Can you remember yours? Does it matter to you now? My first reaction to the
announcement that “The Prom” was coming to the Ahmanson was decidedly tepid, despite its having won the 2019 Tony for musical comedy. As the grandmother of four late adolescents with a recent memory of spending three hours at a mall helping one find a tie for the PROM that would “SEND A MESSAGE,” I figured I should give the musical a chance. A look at audience members arriving wearing tiaras, chiffon, and sequins proved that for others the memory was personal and alive.
“The Prom” opens in an unlikely location, Broadway. Two aging stars Dee Dee (Courtney Balan) and Barry (Patrick Wetzel) are preening after their opening night performance of a play about Franklin and Eleanor Roosevelt. It’s a champagne celebration and Trent Oliver, the waiter (Bud Weber) fawns over them almost as much as he fawns over his own having gone to Juilliard and once having played in a sitcom. All is well in lala land until the New York Times review is brought in. It is devastating. Spirits take a nosedive with the realization that opening night is also closing night; it is probably the end of their personal road for the two leads; nor does the future look good for the hangers on. Is there anything that can be done?

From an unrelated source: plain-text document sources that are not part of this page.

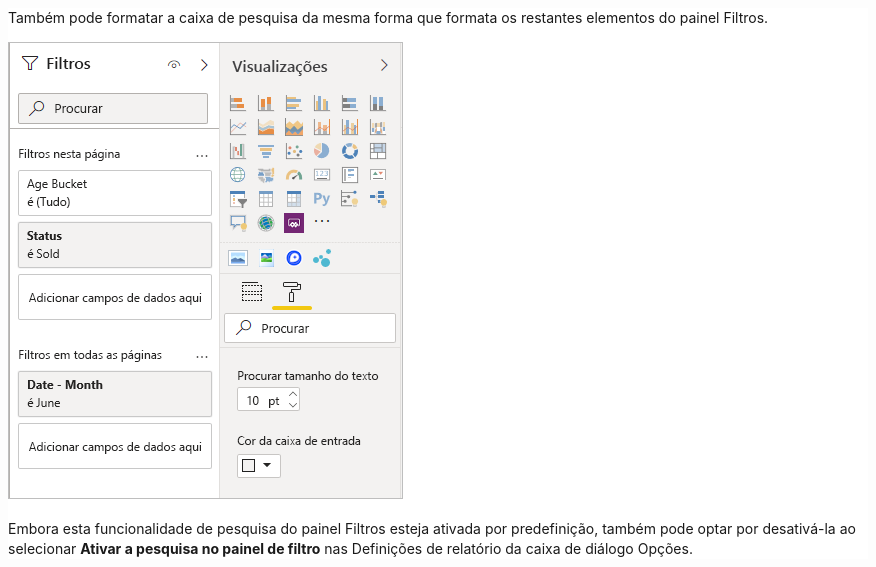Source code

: Também pode formatar a caixa de pesquisa da mesma forma que formata os restantes elementos do painel Filtros.

![Formatar a caixa de pesquisa](media/power-bi-report-filter/power-bi-filter-format-search.png)

Embora esta funcionalidade de pesquisa do painel Filtros esteja ativada por predefinição, também pode optar por desativá-la ao selecionar **Ativar a pesquisa no painel de filtro** nas Definições de relatório da caixa de diálogo Opções.
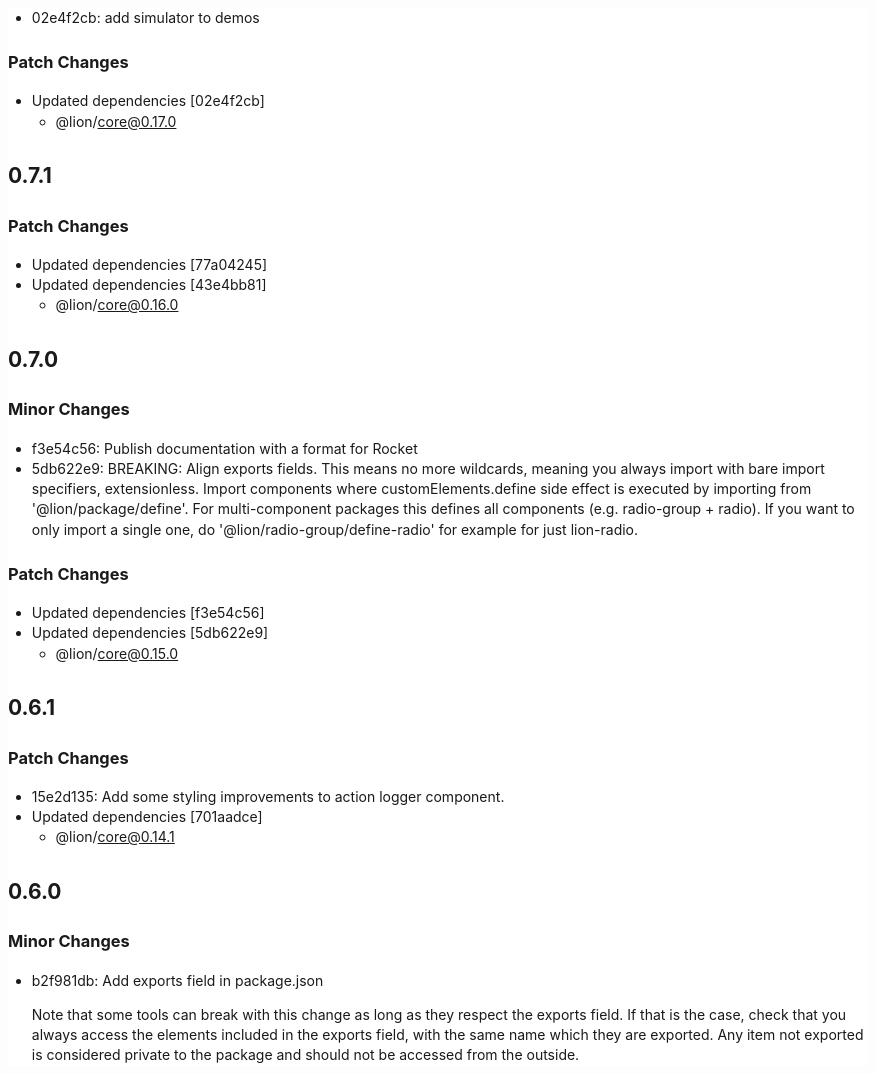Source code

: - 02e4f2cb: add simulator to demos

### Patch Changes

- Updated dependencies [02e4f2cb]
  - @lion/core@0.17.0

## 0.7.1

### Patch Changes

- Updated dependencies [77a04245]
- Updated dependencies [43e4bb81]
  - @lion/core@0.16.0

## 0.7.0

### Minor Changes

- f3e54c56: Publish documentation with a format for Rocket
- 5db622e9: BREAKING: Align exports fields. This means no more wildcards, meaning you always import with bare import specifiers, extensionless. Import components where customElements.define side effect is executed by importing from '@lion/package/define'. For multi-component packages this defines all components (e.g. radio-group + radio). If you want to only import a single one, do '@lion/radio-group/define-radio' for example for just lion-radio.

### Patch Changes

- Updated dependencies [f3e54c56]
- Updated dependencies [5db622e9]
  - @lion/core@0.15.0

## 0.6.1

### Patch Changes

- 15e2d135: Add some styling improvements to action logger component.
- Updated dependencies [701aadce]
  - @lion/core@0.14.1

## 0.6.0

### Minor Changes

- b2f981db: Add exports field in package.json

  Note that some tools can break with this change as long as they respect the exports field. If that is the case, check that you always access the elements included in the exports field, with the same name which they are exported. Any item not exported is considered private to the package and should not be accessed from the outside.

Their PR manager, Sheldon, (Shavey Brown) reluctantly breaks it down for them; Dee Dee and Barry’s narcissism crashes through their acting. The audience can see it and hates it. They are not “likeable narcissists.” What could possibly redeem them? An inspired thought: Celebrity Activism. But not too aspirational. They are not going to cure world hunger. No one would notice their pitiful attempt. But there was a recent news story about a lesbian teenager in Edgewater, Indiana, who was being denied the right to bring her girlfriend to the prom. To make sure she would not be able to, the prom was being cancelled for everyone. The Broadway team will save the day for “that little lesbian whether she wants [us] to or not.” Hitching a ride with a touring Godspell company, they are sure they will bring their coastal liberal enlightenment to a backwater town in a flyover state. They cannot imagine the determination of the PTA president, Mrs. Greene (Ashanti J’Aria), real estate agent and divorced mother of Alyssa (Kaylyn West) who just happens to be Emma’s intended date.

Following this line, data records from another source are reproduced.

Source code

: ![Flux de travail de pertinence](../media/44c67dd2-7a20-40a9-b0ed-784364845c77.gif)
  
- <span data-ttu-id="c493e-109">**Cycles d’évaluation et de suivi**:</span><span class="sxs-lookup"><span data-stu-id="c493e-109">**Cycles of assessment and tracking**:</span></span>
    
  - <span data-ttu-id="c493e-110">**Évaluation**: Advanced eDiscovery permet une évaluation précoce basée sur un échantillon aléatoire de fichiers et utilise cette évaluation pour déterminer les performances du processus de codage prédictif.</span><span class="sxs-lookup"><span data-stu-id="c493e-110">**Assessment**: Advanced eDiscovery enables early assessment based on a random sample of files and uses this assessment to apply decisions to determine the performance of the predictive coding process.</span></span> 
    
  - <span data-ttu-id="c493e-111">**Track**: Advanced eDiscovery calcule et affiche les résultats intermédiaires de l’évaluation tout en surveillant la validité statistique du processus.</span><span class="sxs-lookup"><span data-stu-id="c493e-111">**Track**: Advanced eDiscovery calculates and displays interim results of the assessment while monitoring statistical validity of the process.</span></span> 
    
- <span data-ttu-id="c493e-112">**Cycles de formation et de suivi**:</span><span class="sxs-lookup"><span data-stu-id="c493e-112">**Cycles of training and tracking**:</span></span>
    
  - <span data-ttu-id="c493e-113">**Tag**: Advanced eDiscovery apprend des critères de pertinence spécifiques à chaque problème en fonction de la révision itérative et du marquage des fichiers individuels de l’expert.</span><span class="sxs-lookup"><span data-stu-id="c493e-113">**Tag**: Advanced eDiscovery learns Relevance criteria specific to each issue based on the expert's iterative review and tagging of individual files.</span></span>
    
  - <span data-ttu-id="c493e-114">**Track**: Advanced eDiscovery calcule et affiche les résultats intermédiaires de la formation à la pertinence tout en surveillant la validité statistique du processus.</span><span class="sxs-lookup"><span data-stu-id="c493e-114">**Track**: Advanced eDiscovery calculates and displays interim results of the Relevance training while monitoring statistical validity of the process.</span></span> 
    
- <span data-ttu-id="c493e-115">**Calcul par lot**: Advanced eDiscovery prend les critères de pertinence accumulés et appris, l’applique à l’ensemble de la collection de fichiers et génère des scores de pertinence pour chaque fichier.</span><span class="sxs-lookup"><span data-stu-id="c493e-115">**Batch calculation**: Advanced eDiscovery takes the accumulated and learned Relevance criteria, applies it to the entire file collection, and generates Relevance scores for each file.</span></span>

There is meat to be had in the story. The small-mindednesss of provincial parents and the pain they can inflict. The arrogance of the woke who disdain any and all not in their mold. A serious drama could be made from the tension. But, hey man, this is a musical. Paint it big and make it brassy. Enjoy “The Prom” for the exuberance of the dancers. Know that after two and a half hours of exuberance there will be a happy ending. That happy ending could have come a half hour earlier, but editors are out of fashion these days. Some of the dancing is superb. Borromeo, trying to infuse Emma with some oomph, is dead on singing and dancing her way through “Zazz.” The male chorus at the prom itself was spectacular.
Many out-of-towners come to New York just to see the big Broadway musicals. “The Prom” is for them. It is not Sondheim, no unexpected rhythm or exquisitely tight turn of a phrase. It is not Rogers and Hammerstein where you emerge from the theater singing individual numbers. No character is deeply developed. The music in “The Prom” is generic. The enthusiasm of the cast is contagious. The costumes … what can I say? Prom dresses with sparkling sneakers set the tone. “The Prom” is entertainment and thoroughly forgettable.
I asked the grandson with whom I had shopped for the prom tie two months ago if his prom was memorable. The answer was no. He had forgotten all about our quest. I suspect that is how I will feel in October if someone asks me about “The Prom.”